Ismael Bekhoucha

Personal information
- Full name: Ismael Bekhoucha Lemlal
- Date of birth: 20 November 2004 (age 21)
- Place of birth: Madrid, Spain
- Position: Right-back

Team information
- Current team: Extremadura

Youth career
- 2017–2019: Getafe
- 2019–2022: Alcorcón
- 2022–2023: RC Alcobendas

Senior career*
- Years: Team / Apps / (Gls)
- 2023–2024: SS Reyes / 30 / (0)
- 2024–2026: Getafe B / 55 / (0)
- 2025–2026: Getafe / 9 / (0)
- 2026–: Extremadura / 0 / (0)

= Ismael Bekhoucha =

Moroccan footballer (born 2004)

Ismael Bekhoucha Lemlal (born 20 November 2004) is a Spanish professional footballer who plays as a right-back for CD Extremadura.

==Career==
Born in Madrid to Moroccan parents, Bekhoucha represented Getafe CF, AD Alcorcón and Rayo Ciudad Alcobendas CF as a youth. On 9 August 2023, after finishing his formation, he signed for Segunda Federación side UD San Sebastián de los Reyes.

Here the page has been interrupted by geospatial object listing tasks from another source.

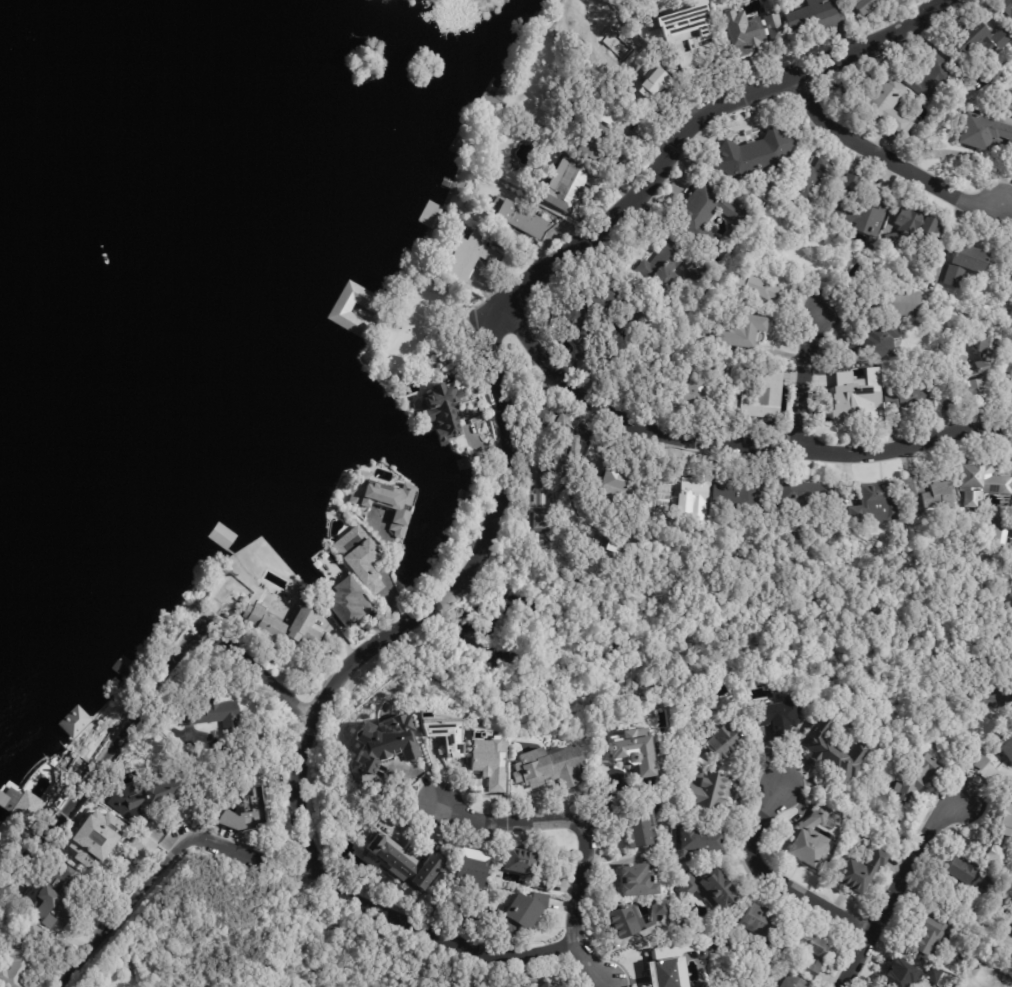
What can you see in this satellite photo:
building: (872, 5)
building: (1004, 6)
building: (813, 14)
building: (683, 25)
building: (755, 39)
building: (977, 39)
building: (622, 50)
building: (935, 80)
building: (651, 83)
building: (886, 108)
building: (608, 110)
building: (982, 133)
building: (596, 141)
building: (750, 155)
road: (883, 157)
building: (470, 172)
building: (569, 181)
building: (804, 185)
building: (858, 210)
building: (706, 215)
building: (519, 219)
building: (916, 224)
road: (596, 231)
building: (892, 241)
building: (473, 256)
building: (1008, 263)
building: (960, 264)
building: (662, 269)
building: (899, 271)
building: (698, 272)
building: (760, 290)
building: (354, 300)
building: (614, 301)
building: (890, 302)
building: (644, 321)
building: (745, 330)
building: (582, 332)
building: (871, 341)
building: (577, 354)
building: (651, 364)
building: (726, 374)
building: (976, 374)
road: (803, 379)
building: (1009, 382)
building: (698, 390)
building: (908, 397)
building: (764, 398)
building: (857, 407)
building: (447, 411)
road: (733, 443)
building: (570, 444)
building: (979, 483)
building: (624, 484)
building: (807, 492)
building: (926, 492)
building: (691, 496)
building: (743, 496)
building: (388, 501)
building: (872, 502)
building: (542, 504)
building: (335, 513)
building: (840, 529)
building: (1011, 531)
building: (992, 532)
building: (1011, 534)
building: (619, 543)
building: (657, 549)
building: (365, 557)
road: (387, 569)
road: (444, 595)
building: (309, 596)
building: (352, 603)
building: (288, 625)
building: (370, 628)
road: (360, 653)
road: (697, 669)
road: (145, 700)
building: (774, 716)
building: (218, 718)
building: (75, 722)
building: (841, 727)
building: (445, 734)
building: (720, 741)
building: (385, 742)
building: (1006, 747)
building: (969, 749)
building: (635, 750)
building: (831, 756)
building: (492, 762)
building: (977, 762)
building: (960, 769)
building: (555, 771)
building: (909, 779)
building: (705, 790)
road: (297, 799)
building: (152, 803)
building: (24, 807)
building: (252, 812)
building: (640, 828)
road: (581, 834)
building: (999, 835)
building: (806, 838)
building: (97, 841)
building: (694, 842)
building: (148, 847)
road: (165, 863)
building: (407, 864)
building: (472, 868)
building: (526, 868)
building: (859, 872)
building: (966, 874)
road: (775, 878)
building: (635, 881)
building: (706, 888)
road: (897, 889)
building: (60, 896)
building: (1007, 907)
building: (523, 913)
building: (623, 917)
building: (1011, 924)
building: (758, 925)
road: (439, 935)
building: (930, 935)
building: (718, 942)
building: (806, 949)
building: (23, 958)
building: (665, 966)
building: (906, 974)
building: (742, 981)
building: (782, 981)
building: (546, 985)

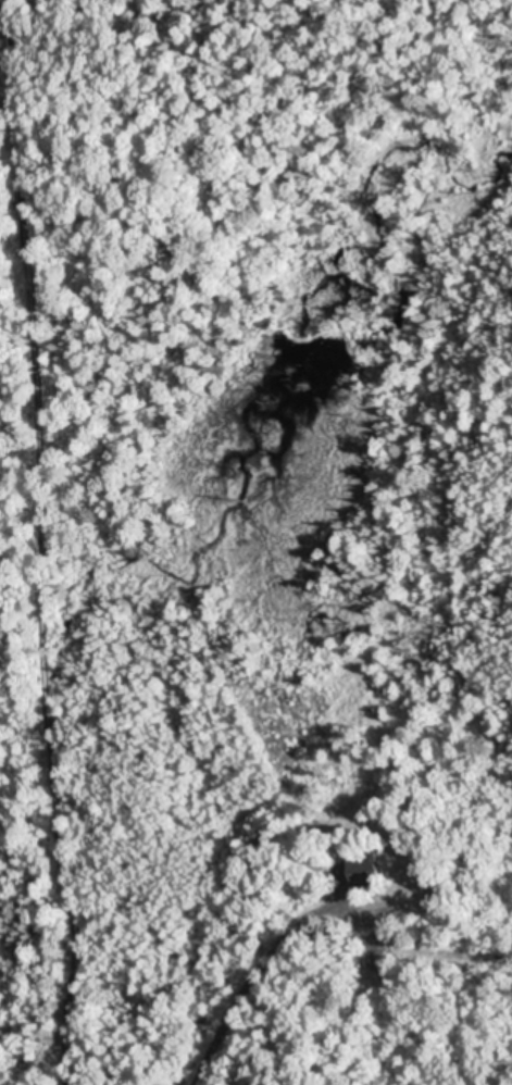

Bekhoucha made his senior debut on 10 September 2023, starting in a 3–2 home loss to UD San Fernando. On 9 July of the following year, after being a regular starter for Sanse, he returned to Getafe on a four-year contract, and was initially assigned to the reserves also in the fourth division.

Bekhoucha made his first team – and La Liga – debut on 18 January 2025, coming on as a late substitute for Coba da Costa in a 1–1 home draw against FC Barcelona. On 25 August of the following year, he joined Primera Federación side CD Extremadura.